▶ What the task requires
Render every line of the listing below as a JSON list of strings, one string per line, omitting blank lines and the picture markers.

▶ Material provided

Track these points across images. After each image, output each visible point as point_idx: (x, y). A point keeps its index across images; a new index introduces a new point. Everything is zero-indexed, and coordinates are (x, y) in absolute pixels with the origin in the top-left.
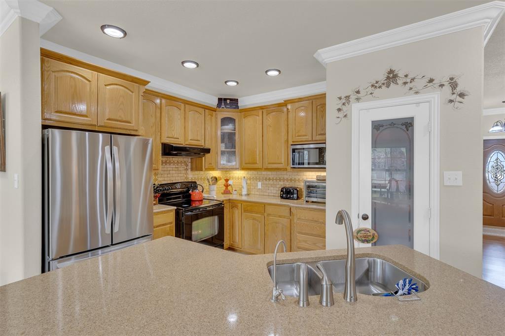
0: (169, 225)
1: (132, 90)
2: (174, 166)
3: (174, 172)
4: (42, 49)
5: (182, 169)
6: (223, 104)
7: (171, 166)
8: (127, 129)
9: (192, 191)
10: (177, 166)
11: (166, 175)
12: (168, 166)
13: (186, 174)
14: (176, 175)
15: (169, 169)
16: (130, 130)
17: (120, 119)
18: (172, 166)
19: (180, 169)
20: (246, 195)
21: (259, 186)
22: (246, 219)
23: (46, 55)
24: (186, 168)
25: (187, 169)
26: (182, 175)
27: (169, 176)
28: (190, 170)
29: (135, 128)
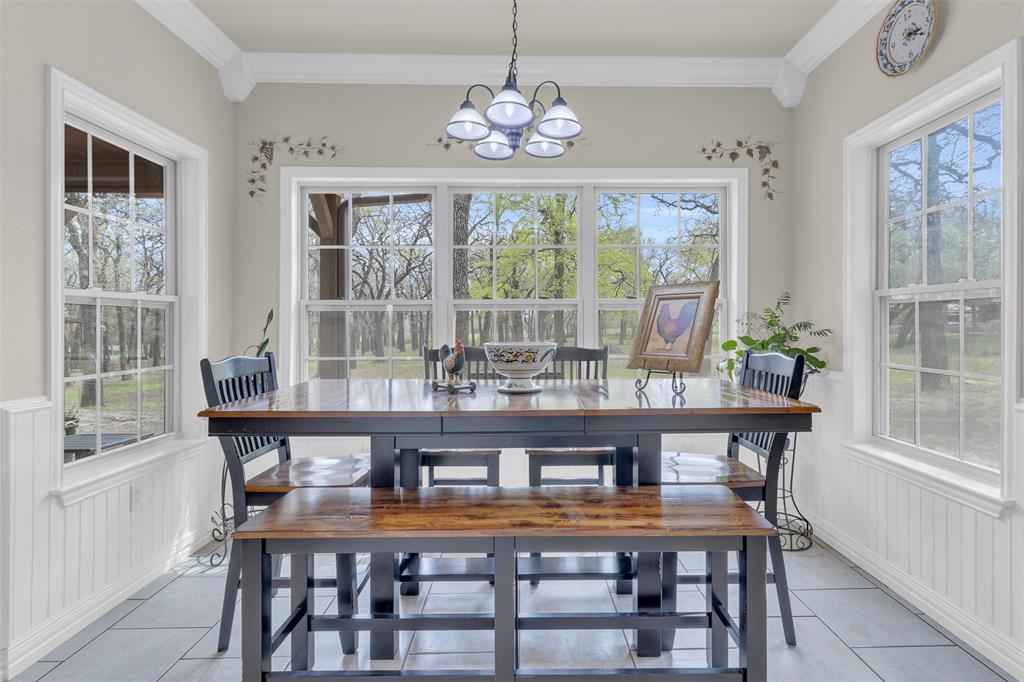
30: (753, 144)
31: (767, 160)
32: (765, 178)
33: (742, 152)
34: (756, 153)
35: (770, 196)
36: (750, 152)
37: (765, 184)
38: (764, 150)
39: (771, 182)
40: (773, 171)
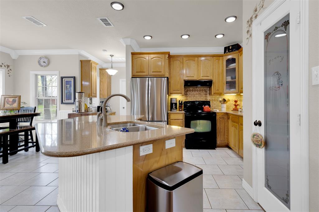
0: (180, 120)
1: (162, 58)
5: (202, 94)
8: (160, 75)
9: (204, 106)
10: (199, 92)
11: (193, 97)
12: (194, 92)
13: (206, 97)
14: (199, 97)
15: (194, 94)
16: (161, 75)
17: (157, 71)
22: (232, 127)
23: (133, 54)
25: (206, 94)
26: (203, 97)
27: (194, 97)
28: (208, 95)
29: (163, 74)
30: (5, 64)
31: (9, 68)
32: (8, 72)
33: (3, 66)
34: (6, 67)
35: (9, 76)
36: (5, 66)
37: (8, 73)
38: (8, 66)
39: (10, 73)
40: (10, 71)
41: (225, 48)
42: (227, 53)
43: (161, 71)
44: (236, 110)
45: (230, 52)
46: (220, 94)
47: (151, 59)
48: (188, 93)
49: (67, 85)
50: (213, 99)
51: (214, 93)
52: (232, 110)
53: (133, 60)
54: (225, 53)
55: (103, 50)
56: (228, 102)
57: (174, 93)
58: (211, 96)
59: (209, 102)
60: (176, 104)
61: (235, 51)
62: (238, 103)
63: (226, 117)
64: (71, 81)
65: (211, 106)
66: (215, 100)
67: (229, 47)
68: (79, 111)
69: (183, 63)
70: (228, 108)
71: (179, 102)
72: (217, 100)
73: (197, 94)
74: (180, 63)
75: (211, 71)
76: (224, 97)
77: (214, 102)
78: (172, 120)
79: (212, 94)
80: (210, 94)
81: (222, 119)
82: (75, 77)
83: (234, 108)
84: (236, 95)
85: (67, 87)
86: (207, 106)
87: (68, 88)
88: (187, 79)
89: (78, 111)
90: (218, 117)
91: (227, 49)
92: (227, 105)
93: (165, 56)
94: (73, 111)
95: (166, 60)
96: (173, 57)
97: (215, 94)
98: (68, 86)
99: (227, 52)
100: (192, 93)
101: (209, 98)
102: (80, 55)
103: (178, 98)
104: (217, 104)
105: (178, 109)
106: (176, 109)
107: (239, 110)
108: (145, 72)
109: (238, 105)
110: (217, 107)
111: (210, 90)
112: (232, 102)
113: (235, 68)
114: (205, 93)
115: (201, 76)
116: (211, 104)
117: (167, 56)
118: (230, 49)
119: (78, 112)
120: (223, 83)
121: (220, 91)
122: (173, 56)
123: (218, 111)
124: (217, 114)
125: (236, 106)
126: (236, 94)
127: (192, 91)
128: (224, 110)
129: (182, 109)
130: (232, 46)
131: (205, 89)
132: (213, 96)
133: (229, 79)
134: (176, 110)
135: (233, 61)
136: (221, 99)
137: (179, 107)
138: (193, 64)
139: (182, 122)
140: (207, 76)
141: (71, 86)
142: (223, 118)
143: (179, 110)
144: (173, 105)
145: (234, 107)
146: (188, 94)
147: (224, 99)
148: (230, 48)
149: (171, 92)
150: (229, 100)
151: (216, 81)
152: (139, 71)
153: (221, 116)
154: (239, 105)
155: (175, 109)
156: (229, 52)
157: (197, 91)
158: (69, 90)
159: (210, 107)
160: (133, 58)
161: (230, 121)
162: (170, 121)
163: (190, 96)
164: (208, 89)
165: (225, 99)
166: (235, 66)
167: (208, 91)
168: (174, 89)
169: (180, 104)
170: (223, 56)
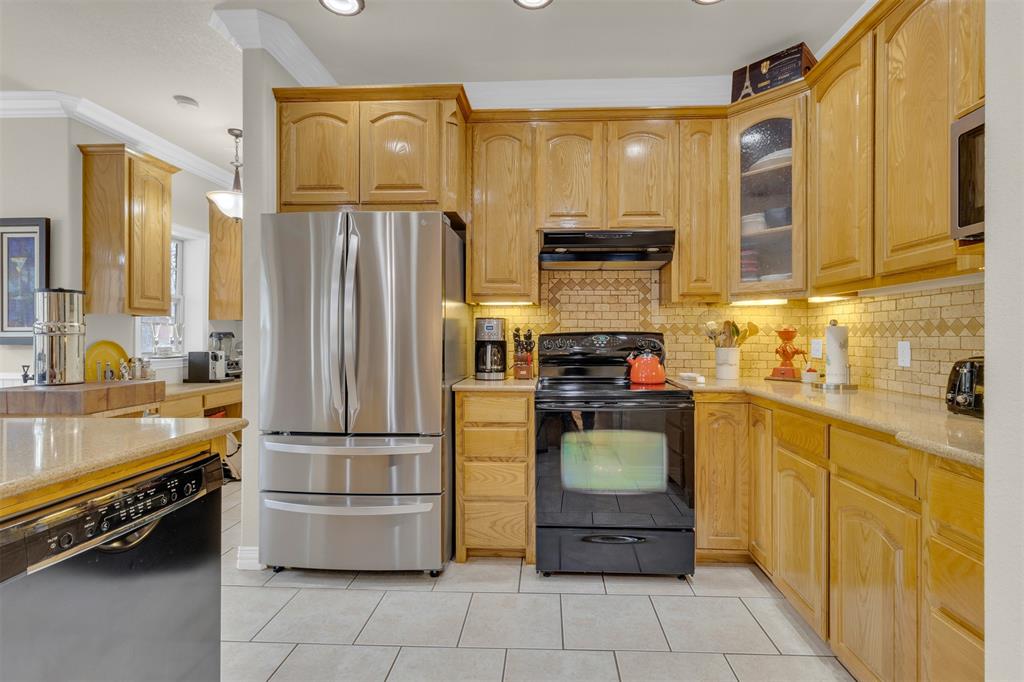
0: (515, 429)
1: (423, 116)
2: (608, 293)
3: (606, 307)
4: (276, 92)
5: (629, 299)
6: (747, 83)
7: (596, 293)
8: (414, 203)
9: (635, 357)
10: (613, 293)
11: (582, 315)
12: (589, 292)
13: (645, 312)
14: (610, 316)
15: (590, 299)
16: (422, 203)
17: (399, 183)
18: (600, 293)
19: (624, 299)
20: (837, 387)
21: (904, 358)
22: (780, 471)
23: (284, 97)
24: (645, 299)
25: (645, 302)
26: (630, 316)
27: (590, 316)
28: (655, 304)
29: (430, 198)
41: (739, 77)
42: (748, 95)
43: (417, 181)
44: (786, 374)
45: (765, 88)
46: (711, 301)
47: (373, 122)
48: (563, 295)
49: (13, 259)
50: (679, 321)
51: (683, 295)
52: (769, 373)
53: (284, 128)
54: (735, 98)
55: (177, 97)
56: (750, 340)
57: (491, 292)
58: (670, 312)
59: (659, 336)
60: (501, 345)
61: (787, 80)
62: (798, 342)
63: (741, 413)
64: (33, 238)
65: (667, 356)
66: (686, 330)
67: (756, 66)
68: (53, 376)
69: (533, 149)
70: (746, 366)
71: (516, 336)
72: (697, 330)
73: (605, 299)
74: (521, 148)
75: (670, 187)
76: (728, 312)
77: (682, 338)
78: (476, 424)
79: (675, 298)
80: (664, 300)
81: (721, 422)
82: (48, 221)
83: (778, 365)
84: (783, 307)
85: (15, 264)
86: (648, 357)
87: (18, 269)
88: (551, 225)
89: (43, 377)
90: (700, 416)
91: (749, 79)
92: (742, 352)
93: (440, 106)
94: (26, 378)
95: (445, 124)
96: (487, 121)
97: (687, 299)
98: (21, 261)
99: (750, 90)
100: (579, 295)
101: (657, 319)
102: (73, 122)
103: (514, 315)
104: (696, 347)
105: (510, 371)
106: (504, 370)
107: (807, 377)
108: (342, 188)
109: (797, 352)
110: (695, 363)
111: (664, 282)
112: (765, 340)
113: (789, 168)
114: (642, 296)
115: (621, 214)
116: (667, 348)
117: (451, 106)
118: (763, 78)
119: (46, 382)
120: (728, 248)
121: (713, 285)
122: (484, 116)
123: (701, 382)
124: (696, 398)
125: (786, 355)
126: (784, 302)
127: (583, 284)
128: (730, 377)
129: (528, 370)
130: (773, 59)
131: (639, 274)
132: (679, 311)
133: (756, 225)
134: (501, 375)
135: (779, 131)
136: (712, 324)
137: (517, 359)
138: (583, 157)
139: (522, 438)
140: (646, 210)
141: (30, 263)
142: (727, 417)
143: (518, 378)
144: (488, 353)
145: (777, 361)
146: (564, 299)
147: (727, 323)
148: (764, 71)
149: (476, 292)
150: (753, 330)
151: (690, 235)
152: (313, 183)
153: (716, 407)
154: (803, 353)
155: (497, 371)
156: (756, 90)
157: (605, 284)
158: (25, 279)
159: (661, 363)
160: (285, 121)
161: (765, 438)
162: (462, 431)
163: (571, 307)
164: (656, 276)
165: (734, 325)
166: (790, 159)
167: (655, 288)
168: (489, 277)
169: (518, 344)
170: (726, 117)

▶ Output
[
  "Track these points across images. After each image, output each visible point as point_idx: (x, y). A point keeps its index across images; a new index introduces a new point. Everything is zero-indexed, and coordinates are (x, y) in absolute pixels with the origin in the top-left.",
  "0: (169, 225)",
  "1: (132, 90)",
  "2: (174, 166)",
  "3: (174, 172)",
  "4: (42, 49)",
  "5: (182, 169)",
  "6: (223, 104)",
  "7: (171, 166)",
  "8: (127, 129)",
  "9: (192, 191)",
  "10: (177, 166)",
  "11: (166, 175)",
  "12: (168, 166)",
  "13: (186, 174)",
  "14: (176, 175)",
  "15: (169, 169)",
  "16: (130, 130)",
  "17: (120, 119)",
  "18: (172, 166)",
  "19: (180, 169)",
  "20: (246, 195)",
  "21: (259, 186)",
  "22: (246, 219)",
  "23: (46, 55)",
  "24: (186, 168)",
  "25: (187, 169)",
  "26: (182, 175)",
  "27: (169, 176)",
  "28: (190, 170)",
  "29: (135, 128)",
  "30: (753, 144)",
  "31: (767, 160)",
  "32: (765, 178)",
  "33: (742, 152)",
  "34: (756, 153)",
  "35: (770, 196)",
  "36: (750, 152)",
  "37: (765, 184)",
  "38: (764, 150)",
  "39: (771, 182)",
  "40: (773, 171)",
  "0: (180, 120)",
  "1: (162, 58)",
  "5: (202, 94)",
  "8: (160, 75)",
  "9: (204, 106)",
  "10: (199, 92)",
  "11: (193, 97)",
  "12: (194, 92)",
  "13: (206, 97)",
  "14: (199, 97)",
  "15: (194, 94)",
  "16: (161, 75)",
  "17: (157, 71)",
  "22: (232, 127)",
  "23: (133, 54)",
  "25: (206, 94)",
  "26: (203, 97)",
  "27: (194, 97)",
  "28: (208, 95)",
  "29: (163, 74)",
  "30: (5, 64)",
  "31: (9, 68)",
  "32: (8, 72)",
  "33: (3, 66)",
  "34: (6, 67)",
  "35: (9, 76)",
  "36: (5, 66)",
  "37: (8, 73)",
  "38: (8, 66)",
  "39: (10, 73)",
  "40: (10, 71)",
  "41: (225, 48)",
  "42: (227, 53)",
  "43: (161, 71)",
  "44: (236, 110)",
  "45: (230, 52)",
  "46: (220, 94)",
  "47: (151, 59)",
  "48: (188, 93)",
  "49: (67, 85)",
  "50: (213, 99)",
  "51: (214, 93)",
  "52: (232, 110)",
  "53: (133, 60)",
  "54: (225, 53)",
  "55: (103, 50)",
  "56: (228, 102)",
  "57: (174, 93)",
  "58: (211, 96)",
  "59: (209, 102)",
  "60: (176, 104)",
  "61: (235, 51)",
  "62: (238, 103)",
  "63: (226, 117)",
  "64: (71, 81)",
  "65: (211, 106)",
  "66: (215, 100)",
  "67: (229, 47)",
  "68: (79, 111)",
  "69: (183, 63)",
  "70: (228, 108)",
  "71: (179, 102)",
  "72: (217, 100)",
  "73: (197, 94)",
  "74: (180, 63)",
  "75: (211, 71)",
  "76: (224, 97)",
  "77: (214, 102)",
  "78: (172, 120)",
  "79: (212, 94)",
  "80: (210, 94)",
  "81: (222, 119)",
  "82: (75, 77)",
  "83: (234, 108)",
  "84: (236, 95)",
  "85: (67, 87)",
  "86: (207, 106)",
  "87: (68, 88)",
  "88: (187, 79)",
  "89: (78, 111)",
  "90: (218, 117)",
  "91: (227, 49)",
  "92: (227, 105)",
  "93: (165, 56)",
  "94: (73, 111)",
  "95: (166, 60)",
  "96: (173, 57)",
  "97: (215, 94)",
  "98: (68, 86)",
  "99: (227, 52)",
  "100: (192, 93)",
  "101: (209, 98)",
  "102: (80, 55)",
  "103: (178, 98)",
  "104: (217, 104)",
  "105: (178, 109)",
  "106: (176, 109)",
  "107: (239, 110)",
  "108: (145, 72)",
  "109: (238, 105)",
  "110: (217, 107)",
  "111: (210, 90)",
  "112: (232, 102)",
  "113: (235, 68)",
  "114: (205, 93)",
  "115: (201, 76)",
  "116: (211, 104)",
  "117: (167, 56)",
  "118: (230, 49)",
  "119: (78, 112)",
  "120: (223, 83)",
  "121: (220, 91)",
  "122: (173, 56)",
  "123: (218, 111)",
  "124: (217, 114)",
  "125: (236, 106)",
  "126: (236, 94)",
  "127: (192, 91)",
  "128: (224, 110)",
  "129: (182, 109)",
  "130: (232, 46)",
  "131: (205, 89)",
  "132: (213, 96)",
  "133: (229, 79)",
  "134: (176, 110)",
  "135: (233, 61)",
  "136: (221, 99)",
  "137: (179, 107)",
  "138: (193, 64)",
  "139: (182, 122)",
  "140: (207, 76)",
  "141: (71, 86)",
  "142: (223, 118)",
  "143: (179, 110)",
  "144: (173, 105)",
  "145: (234, 107)",
  "146: (188, 94)",
  "147: (224, 99)",
  "148: (230, 48)",
  "149: (171, 92)",
  "150: (229, 100)",
  "151: (216, 81)",
  "152: (139, 71)",
  "153: (221, 116)",
  "154: (239, 105)",
  "155: (175, 109)",
  "156: (229, 52)",
  "157: (197, 91)",
  "158: (69, 90)",
  "159: (210, 107)",
  "160: (133, 58)",
  "161: (230, 121)",
  "162: (170, 121)",
  "163: (190, 96)",
  "164: (208, 89)",
  "165: (225, 99)",
  "166: (235, 66)",
  "167: (208, 91)",
  "168: (174, 89)",
  "169: (180, 104)",
  "170: (223, 56)",
  "0: (515, 429)",
  "1: (423, 116)",
  "2: (608, 293)",
  "3: (606, 307)",
  "4: (276, 92)",
  "5: (629, 299)",
  "6: (747, 83)",
  "7: (596, 293)",
  "8: (414, 203)",
  "9: (635, 357)",
  "10: (613, 293)",
  "11: (582, 315)",
  "12: (589, 292)",
  "13: (645, 312)",
  "14: (610, 316)",
  "15: (590, 299)",
  "16: (422, 203)",
  "17: (399, 183)",
  "18: (600, 293)",
  "19: (624, 299)",
  "20: (837, 387)",
  "21: (904, 358)",
  "22: (780, 471)",
  "23: (284, 97)",
  "24: (645, 299)",
  "25: (645, 302)",
  "26: (630, 316)",
  "27: (590, 316)",
  "28: (655, 304)",
  "29: (430, 198)",
  "41: (739, 77)",
  "42: (748, 95)",
  "43: (417, 181)",
  "44: (786, 374)",
  "45: (765, 88)",
  "46: (711, 301)",
  "47: (373, 122)",
  "48: (563, 295)",
  "49: (13, 259)",
  "50: (679, 321)",
  "51: (683, 295)",
  "52: (769, 373)",
  "53: (284, 128)",
  "54: (735, 98)",
  "55: (177, 97)",
  "56: (750, 340)",
  "57: (491, 292)",
  "58: (670, 312)",
  "59: (659, 336)",
  "60: (501, 345)",
  "61: (787, 80)",
  "62: (798, 342)",
  "63: (741, 413)",
  "64: (33, 238)",
  "65: (667, 356)",
  "66: (686, 330)",
  "67: (756, 66)",
  "68: (53, 376)",
  "69: (533, 149)",
  "70: (746, 366)",
  "71: (516, 336)",
  "72: (697, 330)",
  "73: (605, 299)",
  "74: (521, 148)",
  "75: (670, 187)",
  "76: (728, 312)",
  "77: (682, 338)",
  "78: (476, 424)",
  "79: (675, 298)",
  "80: (664, 300)",
  "81: (721, 422)",
  "82: (48, 221)",
  "83: (778, 365)",
  "84: (783, 307)",
  "85: (15, 264)",
  "86: (648, 357)",
  "87: (18, 269)",
  "88: (551, 225)",
  "89: (43, 377)",
  "90: (700, 416)",
  "91: (749, 79)",
  "92: (742, 352)",
  "93: (440, 106)",
  "94: (26, 378)",
  "95: (445, 124)",
  "96: (487, 121)",
  "97: (687, 299)",
  "98: (21, 261)",
  "99: (750, 90)",
  "100: (579, 295)",
  "101: (657, 319)",
  "102: (73, 122)",
  "103: (514, 315)",
  "104: (696, 347)",
  "105: (510, 371)",
  "106: (504, 370)",
  "107: (807, 377)",
  "108: (342, 188)",
  "109: (797, 352)",
  "110: (695, 363)",
  "111: (664, 282)",
  "112: (765, 340)",
  "113: (789, 168)",
  "114: (642, 296)",
  "115: (621, 214)",
  "116: (667, 348)",
  "117: (451, 106)",
  "118: (763, 78)",
  "119: (46, 382)",
  "120: (728, 248)",
  "121: (713, 285)",
  "122: (484, 116)",
  "123: (701, 382)",
  "124: (696, 398)",
  "125: (786, 355)",
  "126: (784, 302)",
  "127: (583, 284)",
  "128: (730, 377)",
  "129: (528, 370)",
  "130: (773, 59)",
  "131: (639, 274)",
  "132: (679, 311)",
  "133: (756, 225)",
  "134: (501, 375)",
  "135: (779, 131)",
  "136: (712, 324)",
  "137: (517, 359)",
  "138: (583, 157)",
  "139: (522, 438)",
  "140: (646, 210)",
  "141: (30, 263)",
  "142: (727, 417)",
  "143: (518, 378)",
  "144: (488, 353)",
  "145: (777, 361)",
  "146: (564, 299)",
  "147: (727, 323)",
  "148: (764, 71)",
  "149: (476, 292)",
  "150: (753, 330)",
  "151: (690, 235)",
  "152: (313, 183)",
  "153: (716, 407)",
  "154: (803, 353)",
  "155: (497, 371)",
  "156: (756, 90)",
  "157: (605, 284)",
  "158: (25, 279)",
  "159: (661, 363)",
  "160: (285, 121)",
  "161: (765, 438)",
  "162: (462, 431)",
  "163: (571, 307)",
  "164: (656, 276)",
  "165: (734, 325)",
  "166: (790, 159)",
  "167: (655, 288)",
  "168: (489, 277)",
  "169: (518, 344)",
  "170: (726, 117)"
]